- Born: June 20, 1890 Newton Abbot, Devon, England
- Died: June 13, 1978 (aged 87) Weybridge, Surrey, England
- Other name: Sam Beare
- Education: Middlesex Hospital
- Occupations: General practitioner, surgeon, Royal Navy medical officer
- Awards: OBE (Military)

= Stanley Samuel Beare =

British GP and naval medical officer (1890–1978)

Dr. Stanley Samuel Beare (1890–1978) OBE, FRCS, widely known as Sam Beare, was a British doctor, surgeon, and Royal Navy medical officer who played a prominent role in community healthcare in Weybridge, Surrey, spanning several decades. The Woking and Sam Beare Hospice is named after him.

==Early life and World War I service==
Beare was born in Newton Abbot, Devon, the son of Samuel Beare, an ironmonger and engineer, and Alice Austin Beer, whose father Henry was a journalist and Crimean War veteran. He was educated at Newton Abbot Grammar School and Strand School, King's College, London. He initially studied dentistry at the Middlesex Hospital, but subsequently switched to medicine, qualifying as surgeon (MRCS and LRCP) in 1914.

Following the outbreak of the First World War, Beare joined the Royal Navy as a medical officer, with the rank of surgeon-lieutenant . He served with the Auxiliary Patrol in Dover, overseeing the welfare of approximately 250 minesweepers and their crews. He saw active service during the Zeebrugge Raid in 1918, and was mentioned in dispatches by Admiral Sir Roger Keyes and later awarded the Military OBE. The citation reads Surgeon-Lieutenant Stanley Samuel Beare. R.N. For valuable services in attending to the sick and wounded in the Dover Patrol. Following the conclusion of his wartime service he left the Navy and returned to the Middlesex Hospital as a Resident Medical Officer where he practiced both surgery and anaesthetics.

==Medical career in Weybridge==
In 1922, Beare moved to Weybridge, Surrey, where he became a GP, in partnership with Dr. Eric Gardner. Alongside routine medical procedures, they both handled a steady stream of trauma cases resulting from accidents at the nearby Brooklands motor racing circuit. This continued until the end of racing at Brooklands, in 1939.

During the Second World War, on 4 September 1940, German bombers targeted the nearby Vickers-Armstrong aircraft factory, killing 83 and injuring over 400. Weybridge Hospital was overwhelmed with civilian casualties.
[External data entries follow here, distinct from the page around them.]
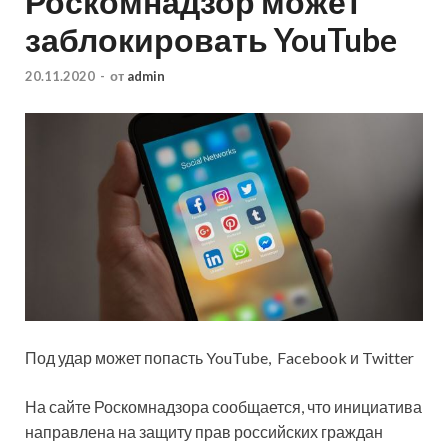
Роскомнадзор может
заблокировать YouTube
20.11.2020
-
от
admin
Под удар может попасть YouTube, Facebook и Twitter
На сайте Роскомнадзора сообщается, что инициатива
направлена на защиту прав российских граждан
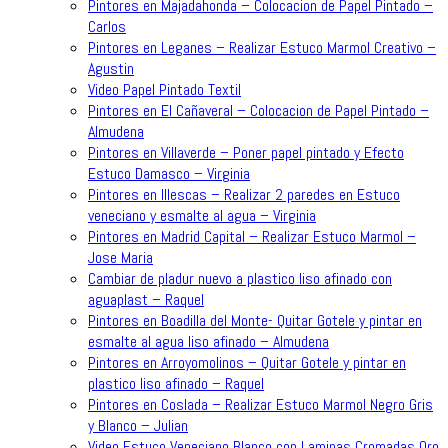
Pintores en Majadahonda – Colocacion de Papel Pintado –
Carlos
Pintores en Leganes – Realizar Estuco Marmol Creativo –
Agustin
Video Papel Pintado Textil
Pintores en El Cañaveral – Colocacion de Papel Pintado –
Almudena
Pintores en Villaverde – Poner papel pintado y Efecto
Estuco Damasco – Virginia
Pintores en Illescas – Realizar 2 paredes en Estuco
veneciano y esmalte al agua – Virginia
Pintores en Madrid Capital – Realizar Estuco Marmol –
Jose Maria
Cambiar de pladur nuevo a plastico liso afinado con
aguaplast – Raquel
Pintores en Boadilla del Monte- Quitar Gotele y pintar en
esmalte al agua liso afinado – Almudena
Pintores en Arroyomolinos – Quitar Gotele y pintar en
plastico liso afinado – Raquel
Pintores en Coslada – Realizar Estuco Marmol Negro Gris
y Blanco – Julian
Video Estuco Veneciano Blanco con Laminas Cromadas Oro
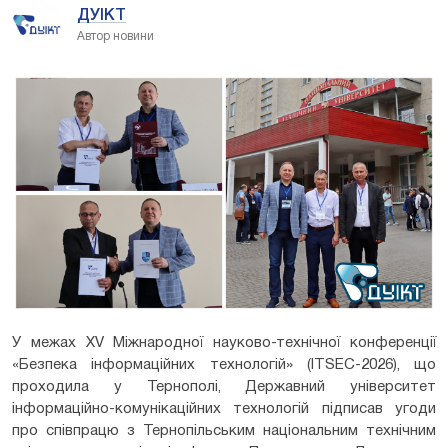
ДУІКТ
Автор новини
У межах XV Міжнародної науково-технічної конференції
«Безпека інформаційних технологій» (ITSEC-2026), що
проходила у Тернополі, Державний університет
інформаційно-комунікаційних технологій підписав угоди
про співпрацю з Тернопільським національним технічним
Beare and the hospital medical staff coordinated the emergency response, drawing high praise in subsequent Home Office reports.

== Later career ==
Beare was elected an honorary Fellow of the Royal College of Surgeons in 1947. He retired from general practice in 1956.
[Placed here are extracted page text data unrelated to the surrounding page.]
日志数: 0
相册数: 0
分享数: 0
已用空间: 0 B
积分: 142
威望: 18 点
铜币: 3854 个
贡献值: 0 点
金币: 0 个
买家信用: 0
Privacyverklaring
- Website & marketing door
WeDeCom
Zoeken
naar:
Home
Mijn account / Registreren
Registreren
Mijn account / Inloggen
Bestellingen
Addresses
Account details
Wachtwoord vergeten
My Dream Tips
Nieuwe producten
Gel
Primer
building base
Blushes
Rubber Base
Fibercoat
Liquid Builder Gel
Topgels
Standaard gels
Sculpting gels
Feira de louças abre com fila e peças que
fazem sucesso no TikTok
Later in his career, he returned to the Middlesex Hospital to serve as Honorary Curator of the Ferens Institute for Ear, Nose and Throat surgery (Now the UCL Ear Institute), and as Director of Medical Illustration. He also advised the North West Metropolitan Regional Hospital Board on cancer registration before retiring from medicine entirely in 1971.

==Personal life and legacy==
He resided at Weybridge Park House Hanger Hill. He was a keen fisherman of trout and salmon and was swimming regularly into his eighties.

Beare married his first wife, Cecil, in 1920; she died in 1976. He later married Vivienne Maynard, who survived him. He died following a short illness in 1978.

His legacy is preserved through local healthcare institutions: the children's ward at the former Weybridge Hospital was named in his honour in 1962, His name is carried on by the Woking and Sam Beare Hospice, a palliative care charity serving the region.